I am in an office of cubicles. There isn't much room as it is, and because of what I do for my job, my cubicle is generally very cluttery. Bins of program materials, mounted snake skins and insects, extra binoculars for young visitors, puppets, books stuffed with leaves for pressing, books and binders and magazines, posters with fish, diagrams of the sun, and water cycles stuffed in some corner, gifts for volunteers, a spotting scope, my binoculars, and my hiking pack among a few other things.
And now I have actually, willingly, agreed to share my already crowded space with another. Luckily, she doesn't take up too much space, and sits quietly on my desk in a nicely sized plastic container.
She arrived almost two weeks ago in a state that lead me to believe she was almost dead. She stayed in a one-inch square observation collection cube the entire time I was gone on vacation. I was sure she would be very expired by the time I got back. And actually didn't think much of her when I left.
However, upon my return, I found she was still quite alive and doing her best to do what she does best, spinning a very haphazard web in the space she had. There was frass on the bottom of the container telling me her digestive system was still functioning quite well. I felt terrible that she had been left, cooped up so uncaringly, for so long.

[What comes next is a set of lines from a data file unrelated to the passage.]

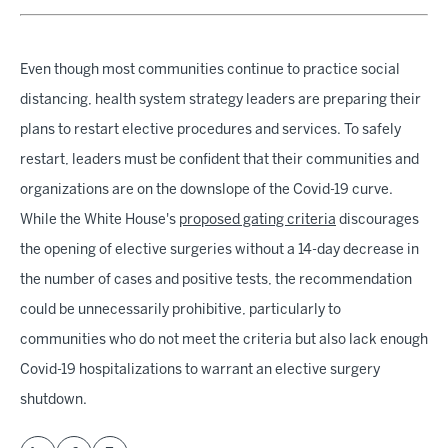
Even though most communities continue to practice social
distancing, health system strategy leaders are preparing their
plans to restart elective procedures and services. To safely
restart, leaders must be confident that their communities and
organizations are on the downslope of the Covid-19 curve.
While the White House's
proposed gating criteria
discourages
the opening of elective surgeries without a 14-day decrease in
the number of cases and positive tests, the recommendation
could be unnecessarily prohibitive, particularly to
communities who do not meet the criteria but also lack enough
Covid-19 hospitalizations to warrant an elective surgery
shutdown.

I quickly remedied that situation. A much larger container, covered on the bottom with potting soil, moss ledges to hide under, sticks to help with web anchoring, and a seemingly dead, but still walking around, wasp - and she was set.
It didn't take her long to whip up a rudimentary web and snare that wasp.
She worked hard and fast to bind the wings, and continued to work hard to try and bind the very active abdomen as the wasp struggled with more life than I thought was in it. The wasp's pincers were flying, and doing a great job of keeping Mrs. Widow at bay.
Look at the wasp, just flinging around, fighting back with all it had. And she was working as hard as she could to get her web wrapped around it to immobilize it in order to get a bite in. She did manage to get to the wasps abdomen once, and attempted several times to bite it. But I guess that exoskeleton was just too hard for her, and so she went for the head instead.
This wasp almost proved too much for her to handle. In her attempts to wrap it up, she got too close to those flying pincers, and lost one of her palps. You can see it there, stuck in the web just in front of her. She seemed to back off after that. And I had to call it a night myself.
However, upon my return this morning, the wasp was quite dead, and she had dislodged it from her web. I assume she won out in the end.